Write out the data below line for line, changing nothing, and leave out the pictures.

● Material supplied
┌──

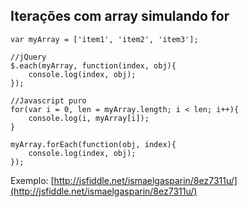 ## Iterações com array simulando for

	var myArray = ['item1', 'item2', 'item3'];
	
	//jQuery
	$.each(myArray, function(index, obj){
		console.log(index, obj);
	});
	
	//Javascript puro
	for(var i = 0, len = myArray.length; i < len; i++){
		console.log(i, myArray[i]);
	}
	
	myArray.forEach(function(obj, index){
		console.log(index, obj);
	});
	
Exemplo: [http://jsfiddle.net/ismaelgasparin/8ez7311u/](http://jsfiddle.net/ismaelgasparin/8ez7311u/)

└──

● Result of the task
 ## Iterações com array simulando for

	var myArray = ['item1', 'item2', 'item3'];
	
	//jQuery
	$.each(myArray, function(index, obj){
		console.log(index, obj);
	});
	
	//Javascript puro
	for(var i = 0, len = myArray.length; i < len; i++){
		console.log(i, myArray[i]);
	}
	
	myArray.forEach(function(obj, index){
		console.log(index, obj);
	});
	
Exemplo: [http://jsfiddle.net/ismaelgasparin/8ez7311u/](http://jsfiddle.net/ismaelgasparin/8ez7311u/)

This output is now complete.